◆ **Tarefa atribuída A**
No texto sobre o projeto de tradução, reescreve o trecho que começa com as palavras que contêm "Duvidei que alguém" e termina em "Nobel, José Saramago.", substituindo "Twitter" por "Instagram".
◆ **Tarefa atribuída B**
Indica, por favor, todas as expressões de período de tempo que aparecem no texto sobre o projeto de tradução.

◆ **Secção do texto**

- - - - -

Depois de muitos meses
a fazer de tudo para encontrar
um livro dessa nação
que tivesse tradução inglesa,
pareceu-me
que a única opção que me restava
era ver se alguém me traduzia
alguma coisa do zero.
Duvidei que alguém
quisesse ajudar com isto
e abdicar do seu tempo
por uma coisa assim.
Mas, uma semana depois de fazer
um apelo no Twitter e no Facebook
aos falantes da língua portuguesa,
tinha mais pessoas
do que as que podia aceitar no projeto,
incluindo Margaret Jull Costa,
uma líder na sua área,
que traduziu o trabalho do vencedor
do Prémio Nobel, José Saramago.
Com os meus nove voluntários a postos,
consegui encontrar um livro
de um autor são-tomense,
do qual consegui comprar
cópias suficientes "online".
Esta é uma delas.
Enviei uma cópia
a cada um dos meus voluntários.
Todos eles pegaram
nalguns contos desta coletânea,
agarraram-se a eles
e enviaram-me as traduções.
No espaço de seis semanas,
eu tinha o livro todo para ler.

- - - - -

◆ **Dados fornecidos**
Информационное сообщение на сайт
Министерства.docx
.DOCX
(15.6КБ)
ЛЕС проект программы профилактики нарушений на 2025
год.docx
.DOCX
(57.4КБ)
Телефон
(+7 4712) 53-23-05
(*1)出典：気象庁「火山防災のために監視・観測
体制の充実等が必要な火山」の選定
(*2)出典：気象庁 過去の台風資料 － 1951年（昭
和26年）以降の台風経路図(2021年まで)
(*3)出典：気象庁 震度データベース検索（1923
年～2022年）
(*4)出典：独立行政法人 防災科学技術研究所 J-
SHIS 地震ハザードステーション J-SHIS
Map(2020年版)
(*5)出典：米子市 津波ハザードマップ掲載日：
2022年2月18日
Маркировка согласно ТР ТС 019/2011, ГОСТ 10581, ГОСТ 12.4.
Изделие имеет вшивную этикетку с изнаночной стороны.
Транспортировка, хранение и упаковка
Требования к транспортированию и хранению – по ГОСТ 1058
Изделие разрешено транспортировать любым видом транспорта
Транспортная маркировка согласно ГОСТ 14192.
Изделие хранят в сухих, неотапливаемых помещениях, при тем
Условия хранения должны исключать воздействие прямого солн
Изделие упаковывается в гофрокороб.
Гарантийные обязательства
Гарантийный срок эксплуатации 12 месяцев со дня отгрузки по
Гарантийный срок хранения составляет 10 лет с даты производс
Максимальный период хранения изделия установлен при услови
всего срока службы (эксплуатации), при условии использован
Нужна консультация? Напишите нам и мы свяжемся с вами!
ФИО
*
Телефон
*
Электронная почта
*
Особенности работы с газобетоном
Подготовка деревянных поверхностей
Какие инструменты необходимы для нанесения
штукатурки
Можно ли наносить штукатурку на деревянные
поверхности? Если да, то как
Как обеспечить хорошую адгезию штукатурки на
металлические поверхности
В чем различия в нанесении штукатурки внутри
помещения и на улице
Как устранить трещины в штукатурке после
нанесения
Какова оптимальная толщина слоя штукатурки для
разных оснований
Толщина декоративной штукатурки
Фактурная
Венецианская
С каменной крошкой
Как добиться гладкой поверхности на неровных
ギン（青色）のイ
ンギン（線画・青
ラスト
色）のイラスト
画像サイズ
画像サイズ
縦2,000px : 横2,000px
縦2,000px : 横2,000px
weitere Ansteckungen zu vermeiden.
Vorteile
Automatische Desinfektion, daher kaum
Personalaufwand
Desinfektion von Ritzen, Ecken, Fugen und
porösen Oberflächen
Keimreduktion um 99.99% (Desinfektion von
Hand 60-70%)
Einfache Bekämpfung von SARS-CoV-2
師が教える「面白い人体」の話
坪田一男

- - - - -

◆ **Resposta A**
Duvidei que alguém
quisesse ajudar com isto
e abdicar do seu tempo
por uma coisa assim.
Mas, uma semana depois de fazer
um apelo no Instagram e no Facebook
aos falantes da língua portuguesa,
tinha mais pessoas
do que as que podia aceitar no projeto,
incluindo Margaret Jull Costa,
uma líder na sua área,
que traduziu o trabalho do vencedor
do Prémio Nobel, José Saramago.

◆ **Resposta B**
muitos meses
uma semana
seis semanas